- WHAT IS BEING ASKED -
For this task, output every entry below exactly and omit the pictures.

- DATA SECTION -

━━━━━━━━━━━━━━━━━━━━━━━━━━━━━━

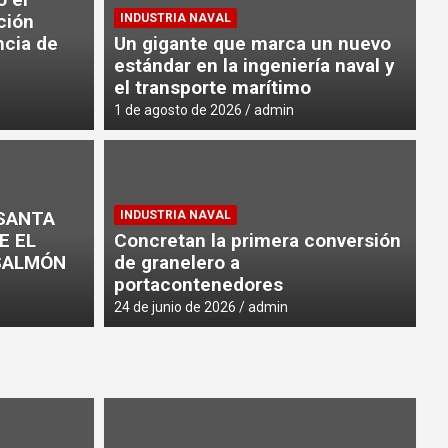
ción
INDUSTRIA NAVAL
ncia de
Un gigante que marca un nuevo
 mercado argentino se sostuvo
estándar en la ingeniería naval y
el transporte marítimo
1 de agosto de 2026
admin
PU
D
SANTA
INDUSTRIA NAVAL
GRÙA EN EL PUERTO DE DOCK
e
E EL
Concretan la primera conversión
c
SALMÓN
de granelero a
portacontenedores
1 d
24 de junio de 2026
admin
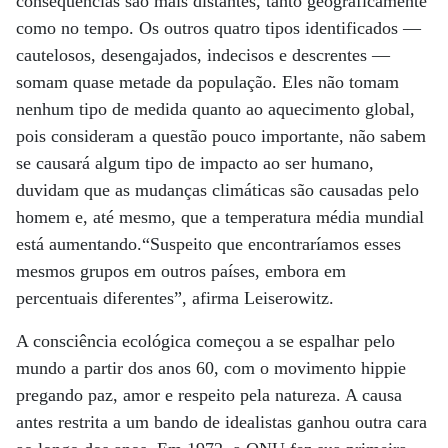
consequências são mais distantes, tanto geograficamente
como no tempo. Os outros quatro tipos identificados —
cautelosos, desengajados, indecisos e descrentes —
somam quase metade da população. Eles não tomam
nenhum tipo de medida quanto ao aquecimento global,
pois consideram a questão pouco importante, não sabem
se causará algum tipo de impacto ao ser humano,
duvidam que as mudanças climáticas são causadas pelo
homem e, até mesmo, que a temperatura média mundial
está aumentando.“Suspeito que encontraríamos esses
mesmos grupos em outros países, embora em
percentuais diferentes”, afirma Leiserowitz.
A consciência ecológica começou a se espalhar pelo
mundo a partir dos anos 60, com o movimento hippie
pregando paz, amor e respeito pela natureza. A causa
antes restrita a um bando de idealistas ganhou outra cara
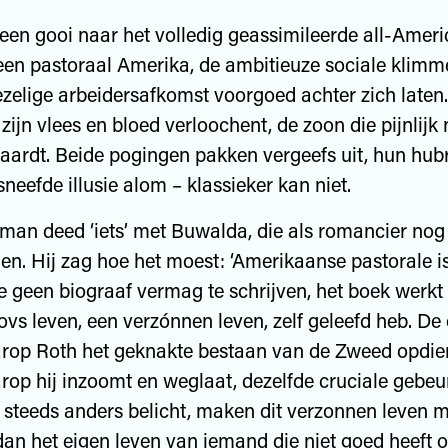
een gooi naar het volledig geassimileerde all-Amer
een pastoraal Amerika, de ambitieuze sociale klimm
oezelige arbeidersafkomst voorgoed achter zich laten
ijn vlees en bloed verloochent, de zoon die pijnlijk 
 aardt. Beide pogingen pakken vergeefs uit, hun hub
sneefde illusie alom – klassieker kan niet.
oman deed ‘iets’ met Buwalda, die als romancier no
n. Hij zag hoe het moest: ‘Amerikaanse pastorale i
ie geen biograaf vermag te schrijven, het boek werkt 
vovs leven, een verzónnen leven, zelf geleefd heb. De
rop Roth het geknakte bestaan van de Zweed opdien
op hij inzoomt en weglaat, dezelfde cruciale gebeu
 steeds anders belicht, maken dit verzonnen leven 
dan het eigen leven van iemand die niet goed heeft op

━━━━━━━━━━━━━━━━━━━━━━━━━━━━━━

- REPLY -
ción
INDUSTRIA NAVAL
ncia de
Un gigante que marca un nuevo
 mercado argentino se sostuvo
estándar en la ingeniería naval y
el transporte marítimo
1 de agosto de 2026
admin
PU
D
SANTA
INDUSTRIA NAVAL
GRÙA EN EL PUERTO DE DOCK
e
E EL
Concretan la primera conversión
c
SALMÓN
de granelero a
portacontenedores
1 d
24 de junio de 2026
admin
consequências são mais distantes, tanto geograficamente
como no tempo. Os outros quatro tipos identificados —
cautelosos, desengajados, indecisos e descrentes —
somam quase metade da população. Eles não tomam
nenhum tipo de medida quanto ao aquecimento global,
pois consideram a questão pouco importante, não sabem
se causará algum tipo de impacto ao ser humano,
duvidam que as mudanças climáticas são causadas pelo
homem e, até mesmo, que a temperatura média mundial
está aumentando.“Suspeito que encontraríamos esses
mesmos grupos em outros países, embora em
percentuais diferentes”, afirma Leiserowitz.
A consciência ecológica começou a se espalhar pelo
mundo a partir dos anos 60, com o movimento hippie
pregando paz, amor e respeito pela natureza. A causa
antes restrita a um bando de idealistas ganhou outra cara
een gooi naar het volledig geassimileerde all-Amer
een pastoraal Amerika, de ambitieuze sociale klimm
oezelige arbeidersafkomst voorgoed achter zich laten
ijn vlees en bloed verloochent, de zoon die pijnlijk 
 aardt. Beide pogingen pakken vergeefs uit, hun hub
sneefde illusie alom – klassieker kan niet.
oman deed ‘iets’ met Buwalda, die als romancier no
n. Hij zag hoe het moest: ‘Amerikaanse pastorale i
ie geen biograaf vermag te schrijven, het boek werkt 
vovs leven, een verzónnen leven, zelf geleefd heb. De
rop Roth het geknakte bestaan van de Zweed opdien
op hij inzoomt en weglaat, dezelfde cruciale gebeu
 steeds anders belicht, maken dit verzonnen leven 
dan het eigen leven van iemand die niet goed heeft op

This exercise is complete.